We get to see so many couples here, and families, and we may never get the story of their lives beyond what we see, but at the Big Band Dance last night..

..one beautiful mother was trying her best to allow her two little boys and her little girl dance with her. They all desperately wanted to please their mother with their steps and their twirls– and their dad, on the sideline, taking pictures agreed. “She’s a work of art,” he seemed to be saying.

Another couple kept gravitating to the dance floor whenever the tempo picked up. She was one of those stone cold beauties who appeared to soften, slightly, with the music. I can’t say much about this couple, but they were impossible NOT to watch.
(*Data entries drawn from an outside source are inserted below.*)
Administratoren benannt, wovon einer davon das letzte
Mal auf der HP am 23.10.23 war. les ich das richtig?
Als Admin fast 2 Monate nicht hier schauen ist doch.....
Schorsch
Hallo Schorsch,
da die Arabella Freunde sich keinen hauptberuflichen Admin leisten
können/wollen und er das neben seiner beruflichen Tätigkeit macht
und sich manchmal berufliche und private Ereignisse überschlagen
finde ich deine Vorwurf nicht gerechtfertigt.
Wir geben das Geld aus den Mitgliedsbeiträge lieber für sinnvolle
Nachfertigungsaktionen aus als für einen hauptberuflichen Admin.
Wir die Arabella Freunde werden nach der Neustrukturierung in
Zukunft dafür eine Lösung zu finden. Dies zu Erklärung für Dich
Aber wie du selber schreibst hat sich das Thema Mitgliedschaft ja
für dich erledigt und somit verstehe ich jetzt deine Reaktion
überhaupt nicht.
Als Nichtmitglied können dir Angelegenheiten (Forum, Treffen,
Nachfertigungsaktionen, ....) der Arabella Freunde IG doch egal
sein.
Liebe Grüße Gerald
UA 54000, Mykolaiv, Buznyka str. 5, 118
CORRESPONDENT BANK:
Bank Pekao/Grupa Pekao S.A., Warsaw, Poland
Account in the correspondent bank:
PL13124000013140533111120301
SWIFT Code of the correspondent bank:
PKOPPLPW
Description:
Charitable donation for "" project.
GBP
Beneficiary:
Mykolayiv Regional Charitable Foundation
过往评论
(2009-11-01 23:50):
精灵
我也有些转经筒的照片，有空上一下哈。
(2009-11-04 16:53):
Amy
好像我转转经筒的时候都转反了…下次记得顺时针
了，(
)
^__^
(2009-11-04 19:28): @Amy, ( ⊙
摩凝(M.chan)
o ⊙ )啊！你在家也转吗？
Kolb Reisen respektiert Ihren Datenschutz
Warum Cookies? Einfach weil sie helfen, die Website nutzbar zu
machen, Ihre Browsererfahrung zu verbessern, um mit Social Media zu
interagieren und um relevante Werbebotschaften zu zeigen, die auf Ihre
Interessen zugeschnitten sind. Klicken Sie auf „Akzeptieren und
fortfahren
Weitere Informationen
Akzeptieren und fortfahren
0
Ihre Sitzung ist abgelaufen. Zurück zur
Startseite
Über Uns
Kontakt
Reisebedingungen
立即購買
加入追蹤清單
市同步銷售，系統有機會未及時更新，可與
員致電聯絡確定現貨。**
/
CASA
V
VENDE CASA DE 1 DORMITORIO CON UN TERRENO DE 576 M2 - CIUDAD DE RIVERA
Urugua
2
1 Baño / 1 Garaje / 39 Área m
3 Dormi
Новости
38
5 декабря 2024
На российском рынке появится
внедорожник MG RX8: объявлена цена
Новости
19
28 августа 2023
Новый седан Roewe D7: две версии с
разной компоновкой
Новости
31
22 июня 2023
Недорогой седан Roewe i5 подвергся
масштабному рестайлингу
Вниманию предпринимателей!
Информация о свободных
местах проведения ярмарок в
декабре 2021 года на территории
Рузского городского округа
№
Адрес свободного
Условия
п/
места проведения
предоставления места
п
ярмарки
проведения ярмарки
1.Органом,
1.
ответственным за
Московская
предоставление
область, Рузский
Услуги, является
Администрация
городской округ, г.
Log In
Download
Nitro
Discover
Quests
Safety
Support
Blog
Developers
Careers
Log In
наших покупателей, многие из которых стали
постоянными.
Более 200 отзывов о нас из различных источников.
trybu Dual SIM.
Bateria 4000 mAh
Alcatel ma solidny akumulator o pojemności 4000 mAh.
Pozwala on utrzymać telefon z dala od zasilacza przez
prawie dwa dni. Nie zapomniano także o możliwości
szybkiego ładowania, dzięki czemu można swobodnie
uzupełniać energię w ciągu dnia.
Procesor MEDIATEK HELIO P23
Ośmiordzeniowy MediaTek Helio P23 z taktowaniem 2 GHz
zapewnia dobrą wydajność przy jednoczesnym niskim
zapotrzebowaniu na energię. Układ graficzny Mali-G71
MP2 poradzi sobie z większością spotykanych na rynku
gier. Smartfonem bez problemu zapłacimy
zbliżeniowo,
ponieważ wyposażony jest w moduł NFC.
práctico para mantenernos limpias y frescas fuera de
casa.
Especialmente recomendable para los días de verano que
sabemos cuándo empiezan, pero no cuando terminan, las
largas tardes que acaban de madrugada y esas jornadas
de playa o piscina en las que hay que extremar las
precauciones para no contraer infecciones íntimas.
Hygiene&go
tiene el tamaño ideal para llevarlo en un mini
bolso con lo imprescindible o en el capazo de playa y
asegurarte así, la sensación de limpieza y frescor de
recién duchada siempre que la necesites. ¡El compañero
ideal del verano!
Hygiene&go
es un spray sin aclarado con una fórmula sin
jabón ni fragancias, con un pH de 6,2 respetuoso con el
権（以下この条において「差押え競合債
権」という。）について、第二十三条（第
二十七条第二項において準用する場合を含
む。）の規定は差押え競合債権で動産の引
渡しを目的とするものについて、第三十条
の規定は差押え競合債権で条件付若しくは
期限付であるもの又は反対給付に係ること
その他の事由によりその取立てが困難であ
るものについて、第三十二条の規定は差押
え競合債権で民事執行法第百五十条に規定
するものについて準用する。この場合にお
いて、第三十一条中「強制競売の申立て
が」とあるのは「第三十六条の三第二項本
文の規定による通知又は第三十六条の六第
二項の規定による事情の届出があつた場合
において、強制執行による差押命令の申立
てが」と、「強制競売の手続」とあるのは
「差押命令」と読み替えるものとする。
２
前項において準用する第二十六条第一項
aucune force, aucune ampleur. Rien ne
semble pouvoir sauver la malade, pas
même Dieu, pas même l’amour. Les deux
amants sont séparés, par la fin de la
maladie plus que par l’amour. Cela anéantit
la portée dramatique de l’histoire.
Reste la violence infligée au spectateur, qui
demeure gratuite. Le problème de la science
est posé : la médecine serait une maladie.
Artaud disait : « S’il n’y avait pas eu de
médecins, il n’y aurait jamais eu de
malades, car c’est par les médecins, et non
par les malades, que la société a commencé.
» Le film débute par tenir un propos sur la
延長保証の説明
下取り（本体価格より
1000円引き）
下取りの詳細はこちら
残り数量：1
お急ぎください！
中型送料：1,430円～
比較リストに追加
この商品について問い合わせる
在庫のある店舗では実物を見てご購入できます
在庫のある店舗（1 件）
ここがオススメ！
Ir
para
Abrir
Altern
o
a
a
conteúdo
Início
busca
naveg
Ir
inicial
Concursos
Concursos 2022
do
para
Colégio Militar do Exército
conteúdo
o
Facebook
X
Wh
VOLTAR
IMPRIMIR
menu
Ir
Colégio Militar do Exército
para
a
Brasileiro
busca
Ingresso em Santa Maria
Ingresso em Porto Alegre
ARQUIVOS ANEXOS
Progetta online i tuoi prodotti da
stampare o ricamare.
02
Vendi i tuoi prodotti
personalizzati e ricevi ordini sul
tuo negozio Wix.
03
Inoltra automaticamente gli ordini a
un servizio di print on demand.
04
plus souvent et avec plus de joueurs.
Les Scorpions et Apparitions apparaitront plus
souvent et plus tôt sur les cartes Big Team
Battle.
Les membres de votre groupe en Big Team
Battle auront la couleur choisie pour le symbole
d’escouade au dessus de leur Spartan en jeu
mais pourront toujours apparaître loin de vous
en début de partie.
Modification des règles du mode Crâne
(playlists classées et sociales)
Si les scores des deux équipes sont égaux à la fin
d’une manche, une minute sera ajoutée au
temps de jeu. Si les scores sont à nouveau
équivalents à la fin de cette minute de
Another woman had no partner, but she wanted to dance so desperately that she was willing to dance on her own — and it didn’t feel awkward at all. Her desire to celebrate rendered her gorgeous.

Yet another couple were in their nineties. They shifted onto the dance floor whenever the music slowed down. I know these two, from years of hosting this event. He actually flew B17s in World War II, and when he danced with his wife, the younger women gravitated towards them, taking pictures. “What really is this thing called love?” They seemed to be asking. It must look like that. It lasts. Let me take a picture of it.

I’m a sentimental fool, of course, and the music made me even more so. My wife was holding two of our grandchildren on her lap.

Love is a furious thing. It is blinding in its beauty. If you do it right, (and I think most of us get it wrong most of the time), the fire burns hot and then mellows, and you find yourself an old man, laughing deliriously at the sight of your grandchildren, and still anxious to take your wife home.